Now, there are a few really important points to be learned from what we’ve been studying. Let’s look at those, and then I want to make some applications of this story to our own lives.

  • God can work to bring about good things even in the midst of your stupid mistakes and bad consequences, because He’s God. He has a way of making bad things turn out right.
  • God is ultimately concerned about your holiness; and He’s willing to do whatever it takes to get and keep your attention, trust, and obedience to accomplish that goal.
  • WARNING: run-on sentence ahead: God is responding to your stubbornness and knuckleheadedness (I’m pretty sure I made this word up) when He has to get your attention by testing your obedience and allegiance to Him and to His plans by putting you in the most uncomfortable situation where—even for a short time—it seems as if He’s asking you to give up your dream. When in actuality, what He’s asking you to do is not to give up your dream, but to have total trust in Him and to give up control of making your dream come true. Genesis 22:1-12 makes a great point, and it is this: God wants you to take the thing, that dream that you love dearly--more than life itself--and totally trust Him with it.
  • God can be trusted with your dreams, your hopes, your aspirations for your life: your job or career; your relationships; your family; your finances; your health … whatever it is you’re worried about, that is most important to you, or that you have big plans for—God is trustworthy.

God if Ever Faithful

I hope you’ve learned a lot in our study of Abraham’s and Sarah’s journeys of faith to live the incredible dream of this promise that Abraham’s children would be more than the stars in the sky and the sand on the beach. I hope that you’ve realized that God has a very special dream that He wants to give to you and is ready and willing to make it happen in your lifetime, for your joy, and His glory. I hope that you’ve paid attention to the mistakes Abraham and Sarah made in trying to force God’s hand and make their dreams come true in their own timetable—it never worked for them and it’ll never work for us.

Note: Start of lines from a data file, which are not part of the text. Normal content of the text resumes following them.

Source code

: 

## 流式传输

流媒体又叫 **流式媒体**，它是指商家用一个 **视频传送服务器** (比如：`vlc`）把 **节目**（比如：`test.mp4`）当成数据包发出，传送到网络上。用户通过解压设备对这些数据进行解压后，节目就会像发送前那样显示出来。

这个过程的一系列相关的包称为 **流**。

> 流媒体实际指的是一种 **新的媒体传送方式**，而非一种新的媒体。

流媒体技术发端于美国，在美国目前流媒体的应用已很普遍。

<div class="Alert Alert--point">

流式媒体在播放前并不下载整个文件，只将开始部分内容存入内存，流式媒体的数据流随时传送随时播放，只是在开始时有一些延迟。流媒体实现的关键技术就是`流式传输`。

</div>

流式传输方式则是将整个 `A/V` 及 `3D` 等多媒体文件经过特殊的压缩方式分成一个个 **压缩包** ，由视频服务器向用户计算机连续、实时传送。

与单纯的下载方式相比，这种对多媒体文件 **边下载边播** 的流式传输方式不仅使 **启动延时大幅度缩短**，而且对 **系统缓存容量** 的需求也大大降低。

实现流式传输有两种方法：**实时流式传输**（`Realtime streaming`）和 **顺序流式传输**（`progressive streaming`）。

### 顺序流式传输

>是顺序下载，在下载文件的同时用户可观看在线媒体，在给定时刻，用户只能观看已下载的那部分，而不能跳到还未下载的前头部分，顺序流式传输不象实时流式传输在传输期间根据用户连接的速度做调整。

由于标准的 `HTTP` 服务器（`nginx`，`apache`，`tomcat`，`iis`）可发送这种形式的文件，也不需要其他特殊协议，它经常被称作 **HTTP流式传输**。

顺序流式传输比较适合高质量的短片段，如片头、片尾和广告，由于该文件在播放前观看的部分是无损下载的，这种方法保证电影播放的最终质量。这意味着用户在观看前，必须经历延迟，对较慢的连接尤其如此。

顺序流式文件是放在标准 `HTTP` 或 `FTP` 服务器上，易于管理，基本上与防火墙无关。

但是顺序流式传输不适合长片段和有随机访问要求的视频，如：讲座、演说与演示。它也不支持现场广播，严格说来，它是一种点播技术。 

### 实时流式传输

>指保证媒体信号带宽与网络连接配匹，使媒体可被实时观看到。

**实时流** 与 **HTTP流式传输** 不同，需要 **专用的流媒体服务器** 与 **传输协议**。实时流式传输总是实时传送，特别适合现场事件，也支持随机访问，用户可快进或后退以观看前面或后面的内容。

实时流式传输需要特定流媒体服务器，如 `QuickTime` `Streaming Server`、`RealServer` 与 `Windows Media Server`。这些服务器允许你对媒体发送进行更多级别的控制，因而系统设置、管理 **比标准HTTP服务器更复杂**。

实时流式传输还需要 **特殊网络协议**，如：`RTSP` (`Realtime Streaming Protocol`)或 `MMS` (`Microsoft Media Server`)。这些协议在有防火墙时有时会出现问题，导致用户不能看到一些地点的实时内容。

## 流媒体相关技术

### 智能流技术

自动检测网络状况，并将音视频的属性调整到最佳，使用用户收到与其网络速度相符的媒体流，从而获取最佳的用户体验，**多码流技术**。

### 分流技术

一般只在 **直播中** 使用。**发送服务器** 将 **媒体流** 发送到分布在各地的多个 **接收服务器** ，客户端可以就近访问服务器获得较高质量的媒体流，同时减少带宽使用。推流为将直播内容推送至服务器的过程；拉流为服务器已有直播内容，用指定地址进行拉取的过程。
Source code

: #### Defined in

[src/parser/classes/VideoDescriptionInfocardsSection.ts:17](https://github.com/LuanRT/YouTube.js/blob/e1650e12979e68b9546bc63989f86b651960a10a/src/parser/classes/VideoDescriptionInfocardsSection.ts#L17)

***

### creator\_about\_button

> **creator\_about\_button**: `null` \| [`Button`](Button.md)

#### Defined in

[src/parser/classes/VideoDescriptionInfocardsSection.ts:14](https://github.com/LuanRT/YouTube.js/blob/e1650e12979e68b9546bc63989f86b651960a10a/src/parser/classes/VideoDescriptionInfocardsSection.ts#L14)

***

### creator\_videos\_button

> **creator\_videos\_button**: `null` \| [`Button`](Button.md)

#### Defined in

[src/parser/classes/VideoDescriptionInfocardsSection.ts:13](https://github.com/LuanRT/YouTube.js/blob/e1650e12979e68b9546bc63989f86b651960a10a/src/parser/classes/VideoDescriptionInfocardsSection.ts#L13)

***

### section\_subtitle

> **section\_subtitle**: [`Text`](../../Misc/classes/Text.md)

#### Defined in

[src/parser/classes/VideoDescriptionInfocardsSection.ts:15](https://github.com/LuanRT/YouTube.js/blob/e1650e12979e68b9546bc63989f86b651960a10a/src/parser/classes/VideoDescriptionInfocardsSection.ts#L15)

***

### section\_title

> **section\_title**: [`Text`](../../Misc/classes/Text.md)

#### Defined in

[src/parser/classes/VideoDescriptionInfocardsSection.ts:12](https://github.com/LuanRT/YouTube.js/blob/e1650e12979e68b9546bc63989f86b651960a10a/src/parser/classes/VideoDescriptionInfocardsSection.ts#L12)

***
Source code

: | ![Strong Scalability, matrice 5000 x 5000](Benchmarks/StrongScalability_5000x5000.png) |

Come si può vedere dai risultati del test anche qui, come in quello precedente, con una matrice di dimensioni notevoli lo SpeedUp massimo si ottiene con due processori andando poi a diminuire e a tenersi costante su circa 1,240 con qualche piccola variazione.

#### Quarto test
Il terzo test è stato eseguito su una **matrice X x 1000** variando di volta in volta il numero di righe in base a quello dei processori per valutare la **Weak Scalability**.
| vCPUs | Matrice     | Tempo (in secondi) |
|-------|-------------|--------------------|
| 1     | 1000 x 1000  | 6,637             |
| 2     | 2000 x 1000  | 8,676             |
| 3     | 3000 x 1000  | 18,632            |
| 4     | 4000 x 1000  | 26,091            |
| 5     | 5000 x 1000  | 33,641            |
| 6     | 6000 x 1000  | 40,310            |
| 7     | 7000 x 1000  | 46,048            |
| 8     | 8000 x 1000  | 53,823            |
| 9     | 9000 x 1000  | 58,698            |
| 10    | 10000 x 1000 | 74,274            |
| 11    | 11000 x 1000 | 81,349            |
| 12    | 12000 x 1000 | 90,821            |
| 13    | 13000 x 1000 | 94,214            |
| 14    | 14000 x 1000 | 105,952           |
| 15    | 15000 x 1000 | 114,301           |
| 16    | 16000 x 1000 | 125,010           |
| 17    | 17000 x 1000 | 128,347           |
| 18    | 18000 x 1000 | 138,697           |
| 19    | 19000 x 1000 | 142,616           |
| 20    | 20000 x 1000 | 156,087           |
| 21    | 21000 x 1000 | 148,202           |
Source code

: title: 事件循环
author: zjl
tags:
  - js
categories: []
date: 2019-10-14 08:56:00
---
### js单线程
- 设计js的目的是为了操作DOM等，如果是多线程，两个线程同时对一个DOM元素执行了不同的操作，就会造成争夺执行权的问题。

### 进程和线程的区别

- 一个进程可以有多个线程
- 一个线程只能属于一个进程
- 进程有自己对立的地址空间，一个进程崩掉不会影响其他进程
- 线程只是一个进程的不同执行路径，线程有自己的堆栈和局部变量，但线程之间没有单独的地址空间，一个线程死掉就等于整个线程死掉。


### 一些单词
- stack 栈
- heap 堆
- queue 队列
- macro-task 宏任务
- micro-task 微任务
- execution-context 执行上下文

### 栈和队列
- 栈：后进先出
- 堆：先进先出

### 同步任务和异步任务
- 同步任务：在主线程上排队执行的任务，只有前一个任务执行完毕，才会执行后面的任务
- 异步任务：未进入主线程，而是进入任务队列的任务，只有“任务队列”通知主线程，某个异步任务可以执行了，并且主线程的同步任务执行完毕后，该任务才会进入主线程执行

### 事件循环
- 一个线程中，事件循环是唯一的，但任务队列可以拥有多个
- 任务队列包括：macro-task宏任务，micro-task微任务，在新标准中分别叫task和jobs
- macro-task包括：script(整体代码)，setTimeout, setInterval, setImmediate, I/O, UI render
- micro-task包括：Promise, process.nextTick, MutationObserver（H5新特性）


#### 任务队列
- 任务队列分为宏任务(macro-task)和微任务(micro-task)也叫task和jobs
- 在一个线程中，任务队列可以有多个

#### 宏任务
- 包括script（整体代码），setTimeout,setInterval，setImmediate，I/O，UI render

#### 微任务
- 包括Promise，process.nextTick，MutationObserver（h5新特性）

I hope that you realize that God may choose to give you a big test to either find out where your priorities are and where your heart truly is or correct your path and put you on His path again. Many times chasing our God-given dream can totally eclipse our love for the Dream-giver, and that’s not cool with God.

And finally, I hope you realize that God ultimately wants and deserves your total allegiance and obedience in whatever you do in your life, because God is faithful and trustworthy with everything--especially your dreams.